Why is the sky blue? Why is the grass green? I promised myself many years ago that I would stay young by never losing my desire to wonder. I won't grow up and think that I know everything. I will approach every day with the hunger to learn that a seven year old has.
Today I told the class that I had no room in my life for students who knew everything and were always right. We can't truly begin to learn until we let ourselves me vulnerable and admit to each other that we might be wrong and there is more to learn. I would be a useless teacher and they would be useless students if we showed up to class thinking we knew everything already.
This applies to everything, but today I was applying it to science. We talked about inquiry and the power of asking questions and wondering about the world. We are where we are as a society because great men and women wondered if they could do new things, improve things, or do them faster. We will start all of our explorations into science with inquiry and hypothesis.

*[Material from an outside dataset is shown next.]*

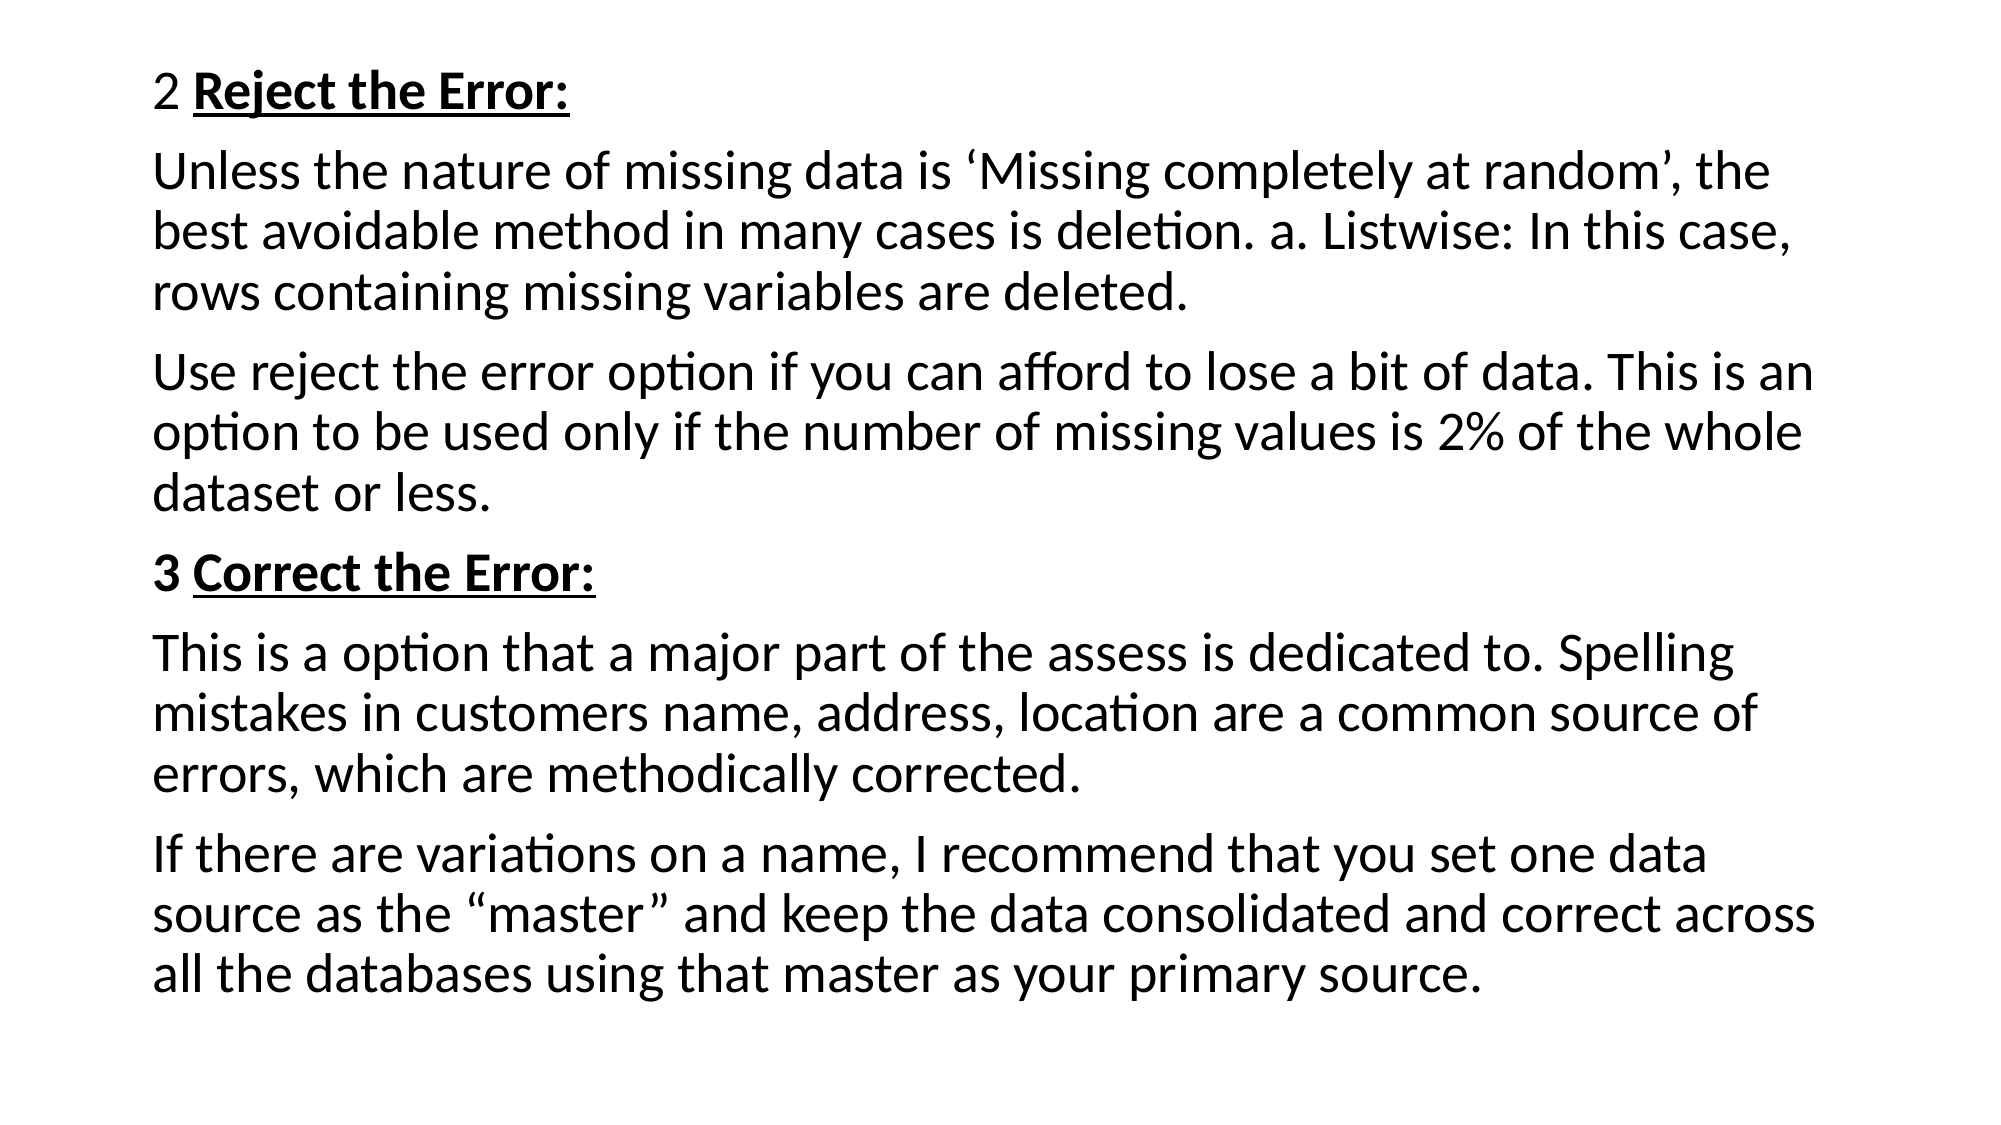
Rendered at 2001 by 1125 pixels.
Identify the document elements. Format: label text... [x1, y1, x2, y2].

list 2 Reject the Error: Unless the nature of missing data is ‘Missing completely at random’, the best avoidable method in many cases is deletion. a. Listwise: In this case, rows containing missing variables are deleted. Use reject the error option if you can afford to lose a bit of data. This is an option to be used only if the number of missing values is 2% of the whole dataset or less. 3 Correct the Error: This is a option that a major part of the assess is dedicated to. Spelling mistakes in customers name, address, location are a common source of errors, which are methodically corrected. If there are variations on a name, I recommend that you set one data source as the “master” and keep the data consolidated and correct across all the databases using that master as your primary source. [137, 53, 1863, 1014]
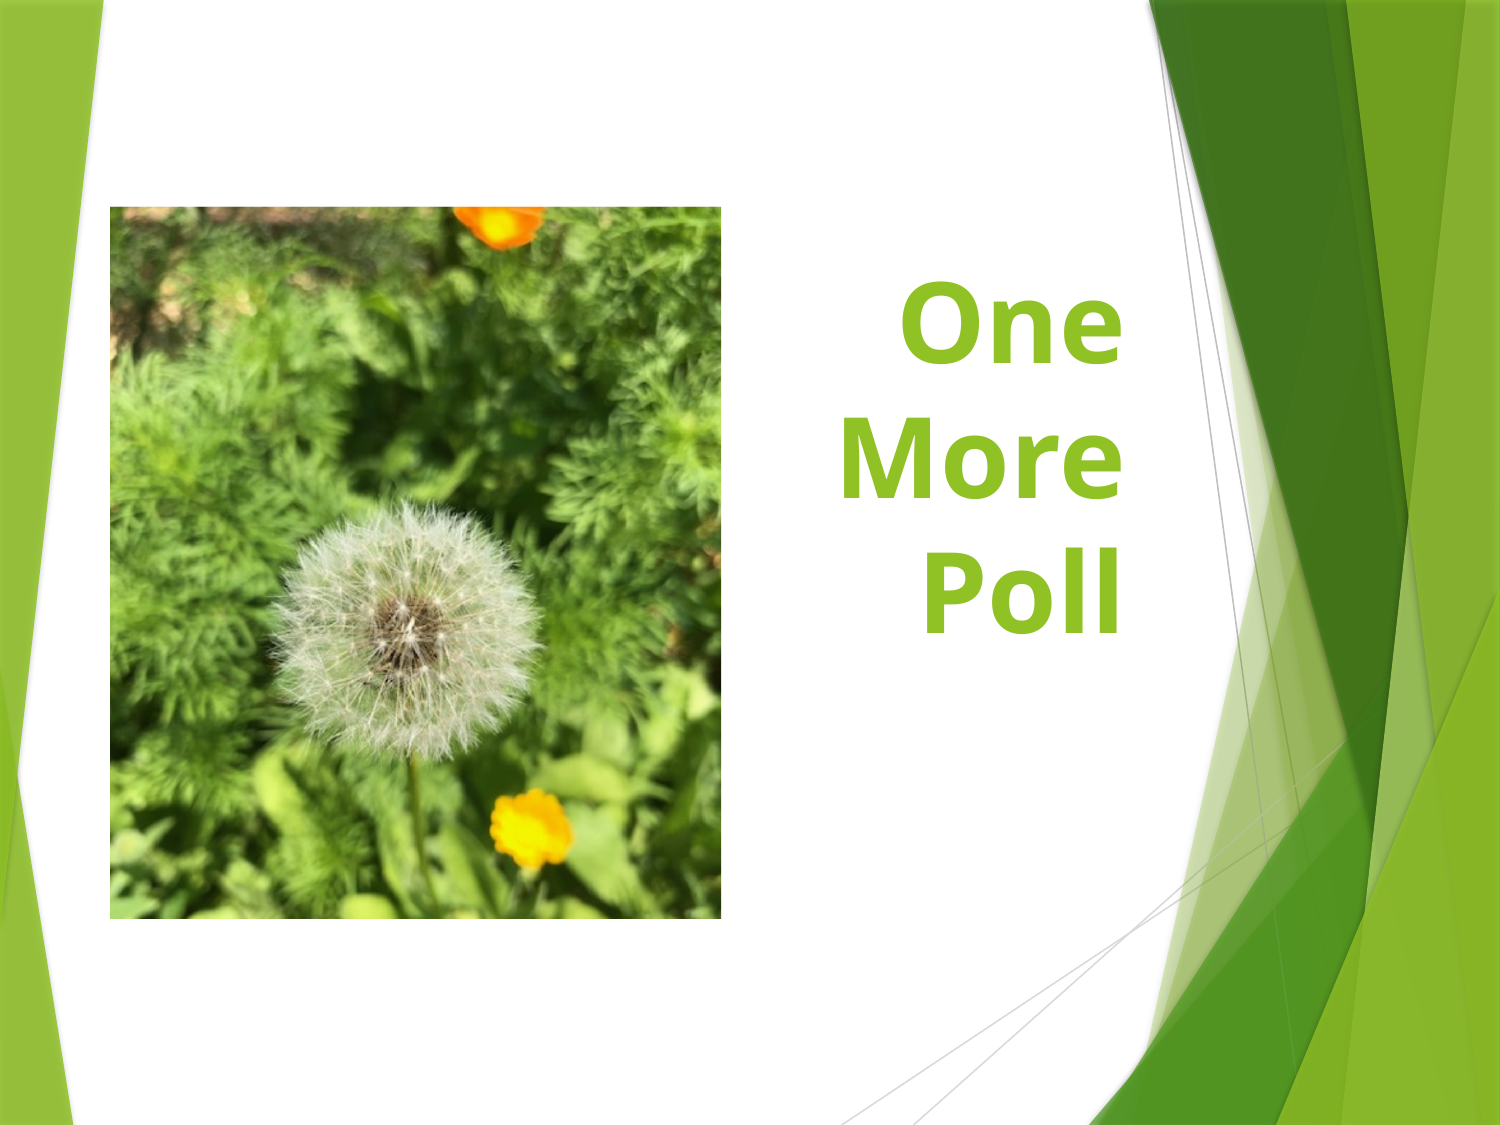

We will work to make ourselves vulnerable enough to learn something new if that is what our data shows us.
I love nurturing wonder. Encourage your children to ask questions and don't be afraid to help them learn the answer instead of telling them the answer. One of my most memorable experiences as a child was when we asked my friend's mom how the return tubes worked at the bank. She pulled through the drive through and took four of us into the bank and the bank manager let us come behind the counter and explained it to us. There are so many opportunities to take advantage of when you look at the world as a series of questions instead of seeing it as a series of answers. Allow yourself to be vulnerable and have the curiosity of a child instead of feeling like mature people have to have all of the answers.